(begin)
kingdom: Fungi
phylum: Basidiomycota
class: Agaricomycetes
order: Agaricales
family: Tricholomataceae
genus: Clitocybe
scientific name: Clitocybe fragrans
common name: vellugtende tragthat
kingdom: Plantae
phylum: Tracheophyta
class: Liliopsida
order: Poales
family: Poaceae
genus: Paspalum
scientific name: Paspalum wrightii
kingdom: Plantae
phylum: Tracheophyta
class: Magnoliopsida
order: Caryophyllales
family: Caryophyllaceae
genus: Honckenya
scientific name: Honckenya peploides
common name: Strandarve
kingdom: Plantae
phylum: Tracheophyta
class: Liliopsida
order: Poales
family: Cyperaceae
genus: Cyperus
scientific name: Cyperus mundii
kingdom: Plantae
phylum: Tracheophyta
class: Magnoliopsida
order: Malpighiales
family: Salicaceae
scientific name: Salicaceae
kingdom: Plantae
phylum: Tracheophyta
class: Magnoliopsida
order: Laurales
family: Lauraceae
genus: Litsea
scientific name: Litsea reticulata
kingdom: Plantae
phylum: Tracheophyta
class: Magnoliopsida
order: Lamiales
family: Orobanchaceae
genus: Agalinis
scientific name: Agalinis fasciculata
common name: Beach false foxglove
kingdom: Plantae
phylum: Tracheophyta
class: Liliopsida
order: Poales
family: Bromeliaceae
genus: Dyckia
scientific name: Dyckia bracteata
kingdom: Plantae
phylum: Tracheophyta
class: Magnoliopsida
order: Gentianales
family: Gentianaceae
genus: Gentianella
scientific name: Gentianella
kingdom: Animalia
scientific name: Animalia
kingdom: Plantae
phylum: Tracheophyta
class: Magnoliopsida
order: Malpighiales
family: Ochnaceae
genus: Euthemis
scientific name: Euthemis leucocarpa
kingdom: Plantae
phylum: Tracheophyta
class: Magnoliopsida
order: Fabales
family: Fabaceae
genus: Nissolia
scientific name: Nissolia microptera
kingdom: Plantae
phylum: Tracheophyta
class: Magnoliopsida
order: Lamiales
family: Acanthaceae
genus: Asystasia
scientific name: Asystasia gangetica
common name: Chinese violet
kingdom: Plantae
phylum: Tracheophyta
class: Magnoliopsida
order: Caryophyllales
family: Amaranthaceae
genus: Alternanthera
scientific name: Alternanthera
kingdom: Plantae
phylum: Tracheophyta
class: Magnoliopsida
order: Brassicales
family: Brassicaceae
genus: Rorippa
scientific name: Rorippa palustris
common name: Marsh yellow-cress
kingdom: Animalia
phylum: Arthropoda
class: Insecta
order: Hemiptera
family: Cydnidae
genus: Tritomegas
(end)
> [TASK GOAL]
Copy every line of the material above, word for word.

> [FULL ANSWER]
kingdom: Fungi
phylum: Basidiomycota
class: Agaricomycetes
order: Agaricales
family: Tricholomataceae
genus: Clitocybe
scientific name: Clitocybe fragrans
common name: vellugtende tragthat
kingdom: Plantae
phylum: Tracheophyta
class: Liliopsida
order: Poales
family: Poaceae
genus: Paspalum
scientific name: Paspalum wrightii
kingdom: Plantae
phylum: Tracheophyta
class: Magnoliopsida
order: Caryophyllales
family: Caryophyllaceae
genus: Honckenya
scientific name: Honckenya peploides
common name: Strandarve
kingdom: Plantae
phylum: Tracheophyta
class: Liliopsida
order: Poales
family: Cyperaceae
genus: Cyperus
scientific name: Cyperus mundii
kingdom: Plantae
phylum: Tracheophyta
class: Magnoliopsida
order: Malpighiales
family: Salicaceae
scientific name: Salicaceae
kingdom: Plantae
phylum: Tracheophyta
class: Magnoliopsida
order: Laurales
family: Lauraceae
genus: Litsea
scientific name: Litsea reticulata
kingdom: Plantae
phylum: Tracheophyta
class: Magnoliopsida
order: Lamiales
family: Orobanchaceae
genus: Agalinis
scientific name: Agalinis fasciculata
common name: Beach false foxglove
kingdom: Plantae
phylum: Tracheophyta
class: Liliopsida
order: Poales
family: Bromeliaceae
genus: Dyckia
scientific name: Dyckia bracteata
kingdom: Plantae
phylum: Tracheophyta
class: Magnoliopsida
order: Gentianales
family: Gentianaceae
genus: Gentianella
scientific name: Gentianella
kingdom: Animalia
scientific name: Animalia
kingdom: Plantae
phylum: Tracheophyta
class: Magnoliopsida
order: Malpighiales
family: Ochnaceae
genus: Euthemis
scientific name: Euthemis leucocarpa
kingdom: Plantae
phylum: Tracheophyta
class: Magnoliopsida
order: Fabales
family: Fabaceae
genus: Nissolia
scientific name: Nissolia microptera
kingdom: Plantae
phylum: Tracheophyta
class: Magnoliopsida
order: Lamiales
family: Acanthaceae
genus: Asystasia
scientific name: Asystasia gangetica
common name: Chinese violet
kingdom: Plantae
phylum: Tracheophyta
class: Magnoliopsida
order: Caryophyllales
family: Amaranthaceae
genus: Alternanthera
scientific name: Alternanthera
kingdom: Plantae
phylum: Tracheophyta
class: Magnoliopsida
order: Brassicales
family: Brassicaceae
genus: Rorippa
scientific name: Rorippa palustris
common name: Marsh yellow-cress
kingdom: Animalia
phylum: Arthropoda
class: Insecta
order: Hemiptera
family: Cydnidae
genus: Tritomegas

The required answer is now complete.